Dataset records
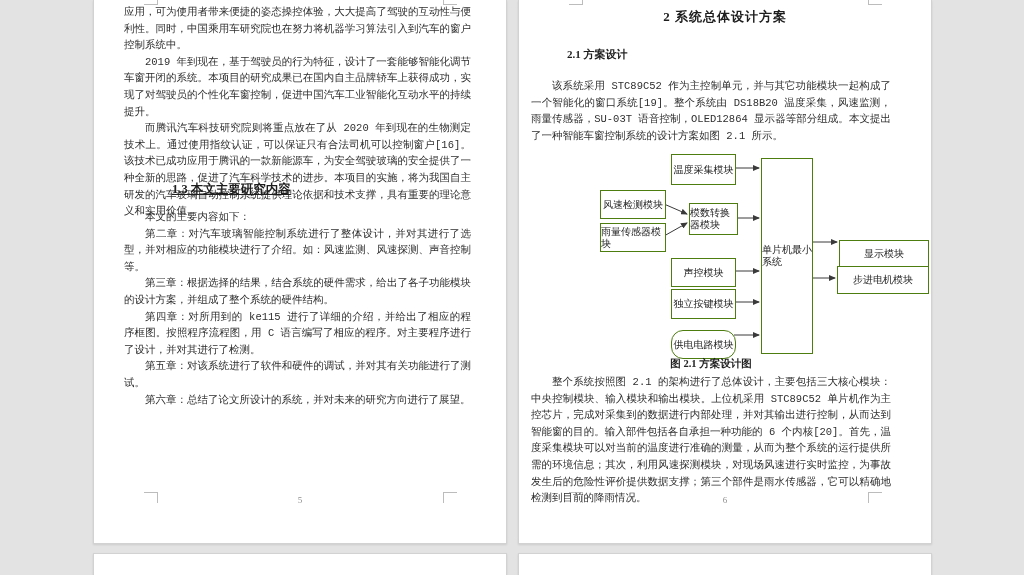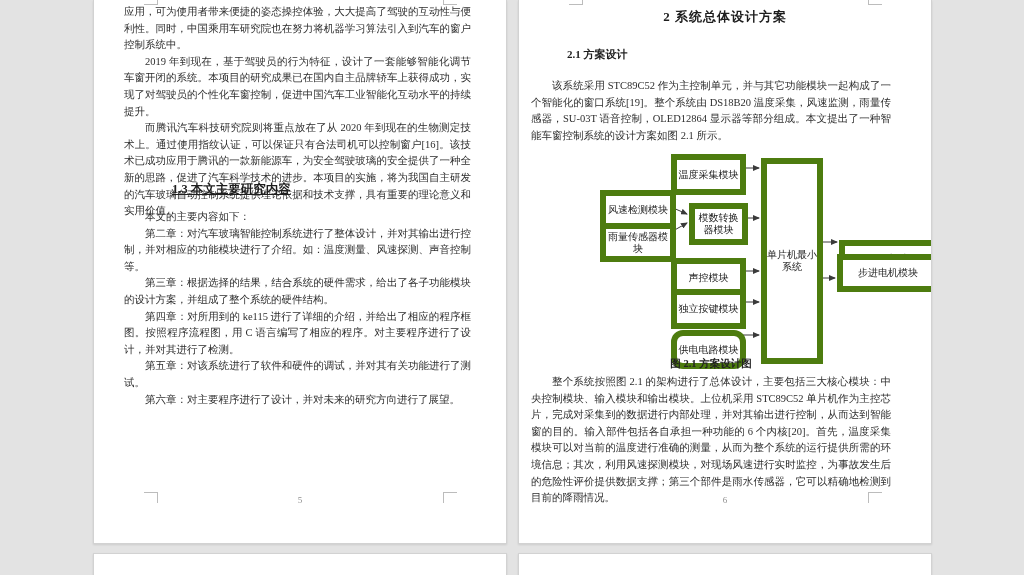--- a/index.html
+++ b/index.html
@@ -29,21 +29,21 @@
   .mark.bl{border-top:1px solid #bcbcbc;border-right:1px solid #bcbcbc;top:492px;}
   .mark.br{border-top:1px solid #bcbcbc;border-left:1px solid #bcbcbc;top:492px;}
   .mark.x1{left:50px;}
   .mark.x2{left:349px;}
 
   .bodytext{
     position:absolute;color:#2e2e2e;
     font-size:10.5px;line-height:16.6px;
     text-align:justify;
   }
-  .bodytext p{margin:0;padding:0;}
+  .bodytext p{margin:0;padding:0;font-family:Liberation Mono, monospace;}
   .bodytext p.ind{text-indent:2em;}
   #page-left .bodytext{left:30px;width:347px;}
   #page-right .bodytext{left:12px;width:360px;}
 
   .h3{
     position:absolute;left:30px;width:347px;
     font-size:12.5px;font-weight:bold;color:#1e1e1e;
     padding-left:48px;
     text-decoration:underline;
   }
@@ -58,23 +58,23 @@
     padding-left:36px;
   }
   .footer-num{
     position:absolute;top:495px;left:0;width:100%;
     text-align:center;font-size:9px;color:#8f8f8f;
   }
 
   
   .diagram{position:absolute;left:0;top:0;width:412px;height:400px;}
   .dbox{
-    position:absolute;border:6px solid #4d7c0f;background:#ffffff;
+    position:absolute;border:1px solid #4d7c0f;background:#ffffff;
     display:flex;align-items:center;justify-content:center;
-    font-size:10px;line-height:12px;color:#222222;text-align:center;
+    font-size:10px;line-height:12px;color:#222222;
   }
   .dcaption{
     position:absolute;left:12px;top:357px;width:360px;text-align:center;
     font-size:10.5px;color:#222222;font-weight:bold;
   }
   svg.connectors{position:absolute;left:0;top:0;pointer-events:none;}
 </style>
 </head>
 <body>
 
@@ -89,25 +89,25 @@
     <div class="bodytext" style="top:4px;">
       <p>应用，可为使用者带来便捷的姿态操控体验，大大提高了驾驶的互动性与便利性。同时，中国乘用车研究院也在努力将机器学习算法引入到汽车的窗户控制系统中。</p>
       <p class="ind">2019 年到现在，基于驾驶员的行为特征，设计了一套能够智能化调节车窗开闭的系统。本项目的研究成果已在国内自主品牌轿车上获得成功，实现了对驾驶员的个性化车窗控制，促进中国汽车工业智能化互动水平的持续提升。</p>
       <p class="ind">而腾讯汽车科技研究院则将重点放在了从 2020 年到现在的生物测定技术上。通过使用指纹认证，可以保证只有合法司机可以控制窗户[16]。该技术已成功应用于腾讯的一款新能源车，为安全驾驶玻璃的安全提供了一种全新的思路，促进了汽车科学技术的进步。本项目的实施，将为我国自主研发的汽车玻璃自动控制系统提供理论依据和技术支撑，具有重要的理论意义和实用价值。</p>
     </div>
 
     <div class="h3" style="top:181px;">1.3 本文主要研究内容</div>
 
     <div class="bodytext" style="top:209px;">
       <p class="ind">本文的主要内容如下：</p>
-      <p class="ind">第二章：对汽车玻璃智能控制系统进行了整体设计，并对其输出进行控制，并对相应的功能模块进行了介绍。如：温度测量、风速探测、声音控制等。</p>
+      <p class="ind">第二章：对汽车玻璃智能控制系统进行了整体设计，并对其进行了选型，并对相应的功能模块进行了介绍。如：风速监测、风速探测、声音控制等。</p>
       <p class="ind">第三章：根据选择的结果，结合系统的硬件需求，给出了各子功能模块的设计方案，并组成了整个系统的硬件结构。</p>
       <p class="ind">第四章：对所用到的 ke115 进行了详细的介绍，并给出了相应的程序框图。按照程序流程图，用 C 语言编写了相应的程序。对主要程序进行了设计，并对其进行了检测。</p>
       <p class="ind">第五章：对该系统进行了软件和硬件的调试，并对其有关功能进行了测试。</p>
-      <p class="ind">第六章：对主要程序进行了设计，并对未来的研究方向进行了展望。</p>
+      <p class="ind">第六章：总结了论文所设计的系统，并对未来的研究方向进行了展望。</p>
     </div>
 
     <div class="footer-num">5</div>
   </div>
 
   <div class="page row1" id="page-right">
     <div class="mark tl x1"></div>
     <div class="mark tr x2"></div>
     <div class="mark bl x1"></div>
     <div class="mark br x2"></div>
@@ -138,21 +138,21 @@
           <line x1="145" y1="236" x2="168" y2="223" marker-end="url(#arrow)"></line>
         </g>
       </svg>
 
       <div class="dbox" style="left:152px;top:154px;width:63px;height:29px;">温度采集模块</div>
       <div class="dbox" style="left:81px;top:190px;width:64px;height:27px;">风速检测模块</div>
       <div class="dbox" style="left:81px;top:223px;width:64px;height:27px;">雨量传感器模块</div>
       <div class="dbox" style="left:170px;top:203px;width:47px;height:30px;">模数转换器模块</div>
       <div class="dbox" style="left:242px;top:158px;width:50px;height:194px;">单片机最小系统</div>
       <div class="dbox" style="left:320px;top:240px;width:88px;height:25px;">显示模块</div>
-      <div class="dbox" style="left:318px;top:254px;width:90px;height:26px;">步进电机模块</div>
+      <div class="dbox" style="left:318px;top:266px;width:90px;height:26px;">步进电机模块</div>
       <div class="dbox" style="left:152px;top:258px;width:63px;height:27px;">声控模块</div>
       <div class="dbox" style="left:152px;top:289px;width:63px;height:28px;">独立按键模块</div>
       <div class="dbox" style="left:152px;top:330px;width:63px;height:27px;border-radius:12px;">供电电路模块</div>
     </div>
 
     <div class="dcaption">图 2.1 方案设计图</div>
 
     <div class="bodytext" style="top:374px;">
       <p class="ind">整个系统按照图 2.1 的架构进行了总体设计，主要包括三大核心模块：中央控制模块、输入模块和输出模块。上位机采用 STC89C52 单片机作为主控芯片，完成对采集到的数据进行内部处理，并对其输出进行控制，从而达到智能窗的目的。输入部件包括各自承担一种功能的 6 个内核[20]。首先，温度采集模块可以对当前的温度进行准确的测量，从而为整个系统的运行提供所需的环境信息；其次，利用风速探测模块，对现场风速进行实时监控，为事故发生后的危险性评价提供数据支撑；第三个部件是雨水传感器，它可以精确地检测到目前的降雨情况。</p>
     </div>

EXERCISE DESCRIPTION
Wherever the string "bodytext" appears in the entries, copy that line.

SOLUTION FOR THIS PROBLEM
   .bodytext{
-  .bodytext p{margin:0;padding:0;}
+  .bodytext p{margin:0;padding:0;font-family:Liberation Mono, monospace;}
   .bodytext p.ind{text-indent:2em;}
   #page-left .bodytext{left:30px;width:347px;}
   #page-right .bodytext{left:12px;width:360px;}
     <div class="bodytext" style="top:4px;">
     <div class="bodytext" style="top:209px;">
     <div class="bodytext" style="top:374px;">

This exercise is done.